Data excerpt:
----------
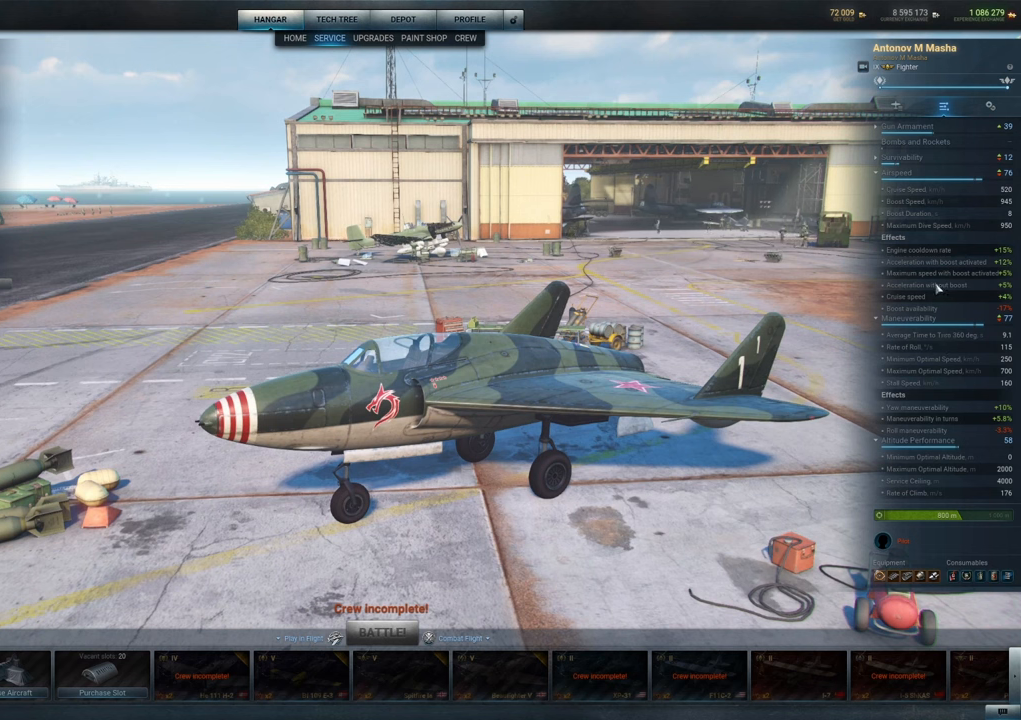
{"keys": [], "mouse": [], "mouse_move": "down-right", "events": []}
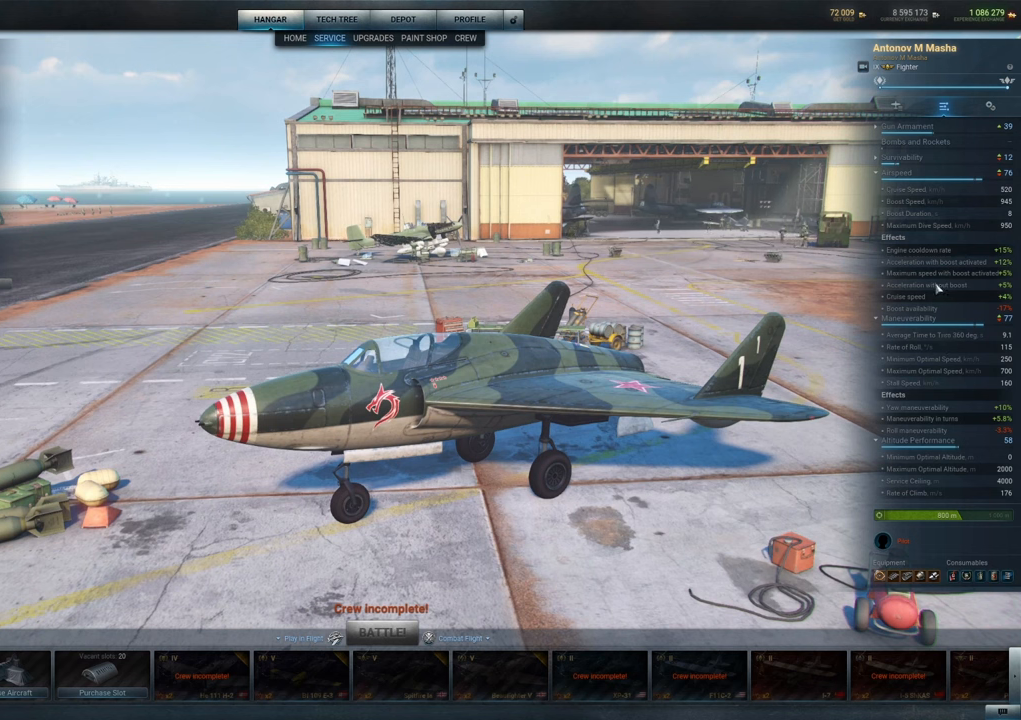
{"keys": [], "mouse": [], "mouse_move": "down-right", "events": []}
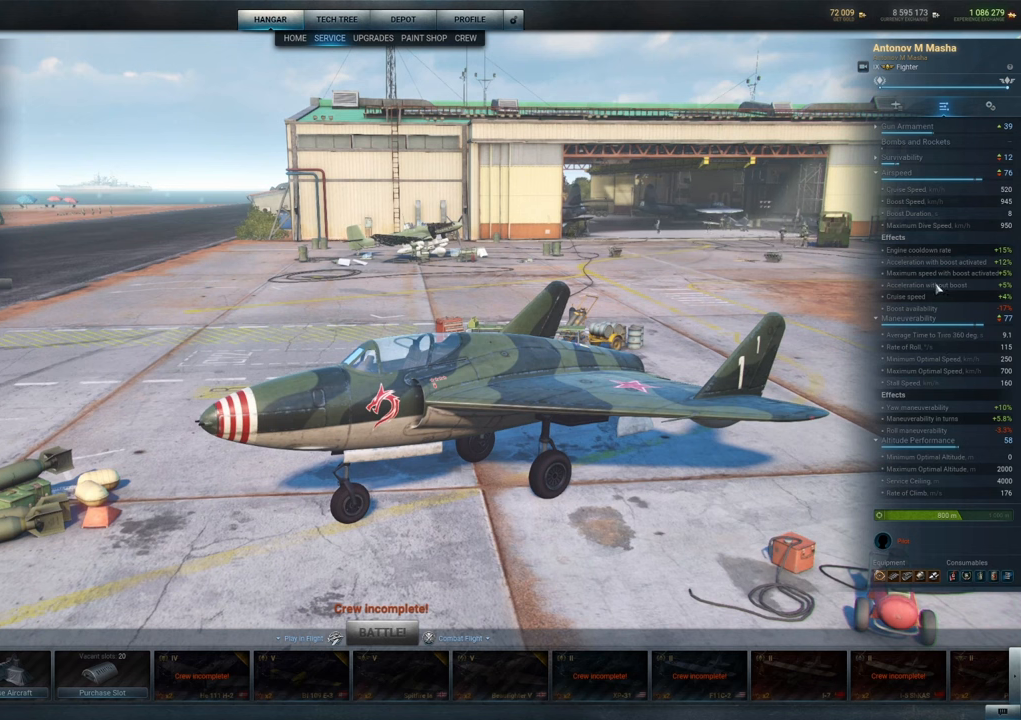
{"keys": [], "mouse": [], "mouse_move": "down-right", "events": []}
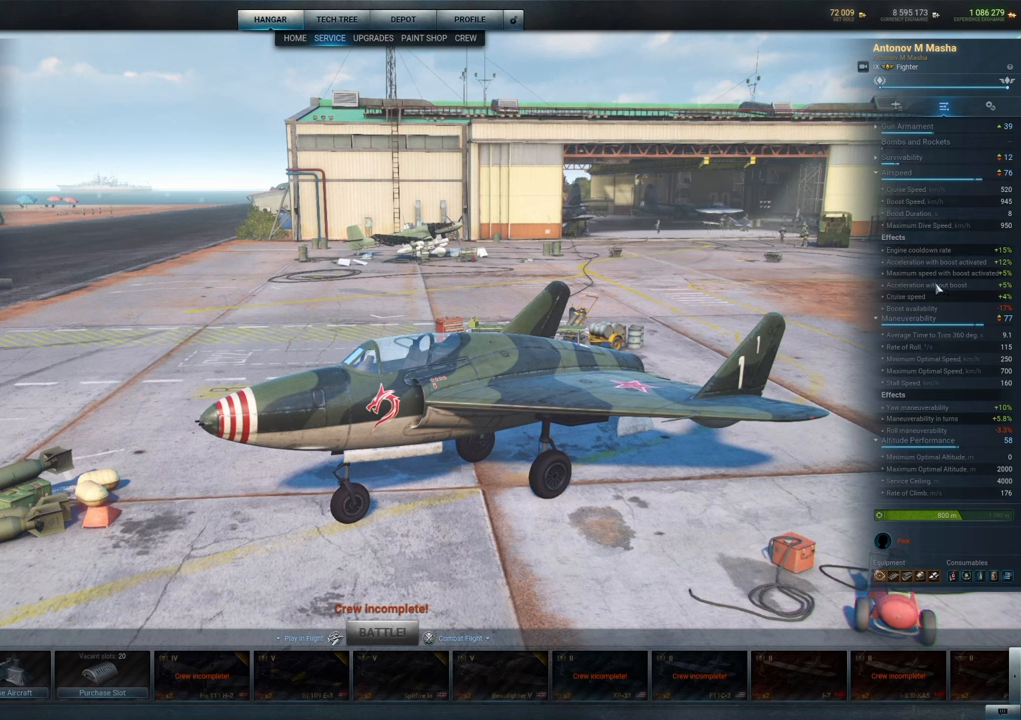
{"keys": [], "mouse": [], "mouse_move": "down-right", "events": []}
----------
What to work on:
Copy the data above word for word. Pictures stay out.

Answer to this exercise:
{"keys": [], "mouse": [], "mouse_move": "down-right", "events": []}
{"keys": [], "mouse": [], "mouse_move": "down-right", "events": []}
{"keys": [], "mouse": [], "mouse_move": "down-right", "events": []}
{"keys": [], "mouse": [], "mouse_move": "down-right", "events": []}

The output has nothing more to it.